## Directive 1
Output, without any change, the stretch of the entries from the line containing "Look at this" through the end of the entries.
— BEGIN Text passage —
The Bulgarian Orthodox Church has 8000 churches and monasteries but only 800 priests, when it needs 2500 to fulfil all the needs of congregations, a church trade unionist has told local media.
Nikola Rizov, head of the union of church workers at Bulgaria’s Podkrepa trade union federation, said that the largest shortages of priests were in the dioceses of Pleven, Silistra, Vidin, Vratsa and Nevrokop.
The Bulgarian Orthodox Church is the majority religion in the country and has a special status in terms of the Religious Denominations Act.
According to Rizov, the number of Bulgarian Orthodox Church priests had decreased close to fourfold since the early 1990s.
In the 1970s, the years saw about 100 applications annually to study at the seminary. In 2017, the total number of applications was 12, he said.
About 30 per cent of the priests were retired.
— END Text passage —
— BEGIN Recorded data —
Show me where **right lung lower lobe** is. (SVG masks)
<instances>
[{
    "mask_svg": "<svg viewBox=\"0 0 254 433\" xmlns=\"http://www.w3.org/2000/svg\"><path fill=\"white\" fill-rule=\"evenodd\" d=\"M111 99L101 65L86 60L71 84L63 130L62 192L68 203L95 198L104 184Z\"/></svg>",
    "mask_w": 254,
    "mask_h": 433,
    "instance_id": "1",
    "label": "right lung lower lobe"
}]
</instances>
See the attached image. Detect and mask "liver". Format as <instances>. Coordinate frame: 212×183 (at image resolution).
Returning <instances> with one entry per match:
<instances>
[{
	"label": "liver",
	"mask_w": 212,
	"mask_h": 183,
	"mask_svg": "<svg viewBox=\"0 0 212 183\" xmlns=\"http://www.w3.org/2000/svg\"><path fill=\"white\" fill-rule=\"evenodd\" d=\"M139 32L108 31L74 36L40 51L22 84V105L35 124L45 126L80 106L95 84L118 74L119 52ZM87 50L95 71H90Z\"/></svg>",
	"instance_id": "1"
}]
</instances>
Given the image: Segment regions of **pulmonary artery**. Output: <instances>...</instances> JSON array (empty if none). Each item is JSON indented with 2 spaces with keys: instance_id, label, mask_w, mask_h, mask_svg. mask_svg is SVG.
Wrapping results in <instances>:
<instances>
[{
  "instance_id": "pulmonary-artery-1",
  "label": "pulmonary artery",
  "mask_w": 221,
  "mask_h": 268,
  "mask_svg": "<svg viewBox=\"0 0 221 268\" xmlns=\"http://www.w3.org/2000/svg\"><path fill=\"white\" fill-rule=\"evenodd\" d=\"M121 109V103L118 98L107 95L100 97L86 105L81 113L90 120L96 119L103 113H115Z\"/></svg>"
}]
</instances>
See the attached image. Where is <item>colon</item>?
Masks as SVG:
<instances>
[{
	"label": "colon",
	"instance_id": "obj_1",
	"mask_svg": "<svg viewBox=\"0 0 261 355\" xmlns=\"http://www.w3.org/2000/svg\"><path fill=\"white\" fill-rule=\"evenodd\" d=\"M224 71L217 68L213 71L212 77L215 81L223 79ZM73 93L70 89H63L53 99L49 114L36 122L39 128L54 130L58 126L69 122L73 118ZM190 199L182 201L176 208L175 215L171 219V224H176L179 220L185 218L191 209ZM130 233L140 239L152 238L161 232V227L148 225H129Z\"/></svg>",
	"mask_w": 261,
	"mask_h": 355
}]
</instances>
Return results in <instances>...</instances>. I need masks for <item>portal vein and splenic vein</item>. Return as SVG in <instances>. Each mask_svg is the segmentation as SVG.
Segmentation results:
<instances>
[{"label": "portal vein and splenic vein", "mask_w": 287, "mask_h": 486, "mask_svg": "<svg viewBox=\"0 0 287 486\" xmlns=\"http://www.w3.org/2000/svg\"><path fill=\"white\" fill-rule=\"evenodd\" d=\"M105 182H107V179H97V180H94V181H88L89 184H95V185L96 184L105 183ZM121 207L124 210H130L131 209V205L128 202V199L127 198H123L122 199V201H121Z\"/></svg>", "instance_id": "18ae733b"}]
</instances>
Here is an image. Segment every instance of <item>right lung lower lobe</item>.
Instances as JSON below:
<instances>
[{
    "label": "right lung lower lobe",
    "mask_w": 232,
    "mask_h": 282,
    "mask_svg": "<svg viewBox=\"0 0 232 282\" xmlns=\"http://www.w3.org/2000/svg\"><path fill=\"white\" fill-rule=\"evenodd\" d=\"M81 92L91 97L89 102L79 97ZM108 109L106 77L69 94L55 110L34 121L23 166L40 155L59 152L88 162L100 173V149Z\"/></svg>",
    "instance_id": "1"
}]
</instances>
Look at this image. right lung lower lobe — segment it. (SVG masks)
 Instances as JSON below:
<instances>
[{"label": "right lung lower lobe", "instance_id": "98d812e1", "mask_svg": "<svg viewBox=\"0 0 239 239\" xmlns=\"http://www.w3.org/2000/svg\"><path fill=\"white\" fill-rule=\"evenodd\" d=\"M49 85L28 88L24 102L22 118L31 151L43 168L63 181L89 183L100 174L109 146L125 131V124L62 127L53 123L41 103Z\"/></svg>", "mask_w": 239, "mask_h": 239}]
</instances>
— END Recorded data —
## Directive 2
Return, copied word for word, the stretch of the passage on the Bulgarian Orthodox priest shortage from "Nikola Rizov, head" through "12, he said.".

## Full answer 1
Look at this image. right lung lower lobe — segment it. (SVG masks)
 Instances as JSON below:
<instances>
[{"label": "right lung lower lobe", "instance_id": "98d812e1", "mask_svg": "<svg viewBox=\"0 0 239 239\" xmlns=\"http://www.w3.org/2000/svg\"><path fill=\"white\" fill-rule=\"evenodd\" d=\"M49 85L28 88L24 102L22 118L31 151L43 168L63 181L89 183L100 174L109 146L125 131V124L62 127L53 123L41 103Z\"/></svg>", "mask_w": 239, "mask_h": 239}]
</instances>

## Full answer 2
Nikola Rizov, head of the union of church workers at Bulgaria’s Podkrepa trade union federation, said that the largest shortages of priests were in the dioceses of Pleven, Silistra, Vidin, Vratsa and Nevrokop.
The Bulgarian Orthodox Church is the majority religion in the country and has a special status in terms of the Religious Denominations Act.
According to Rizov, the number of Bulgarian Orthodox Church priests had decreased close to fourfold since the early 1990s.
In the 1970s, the years saw about 100 applications annually to study at the seminary. In 2017, the total number of applications was 12, he said.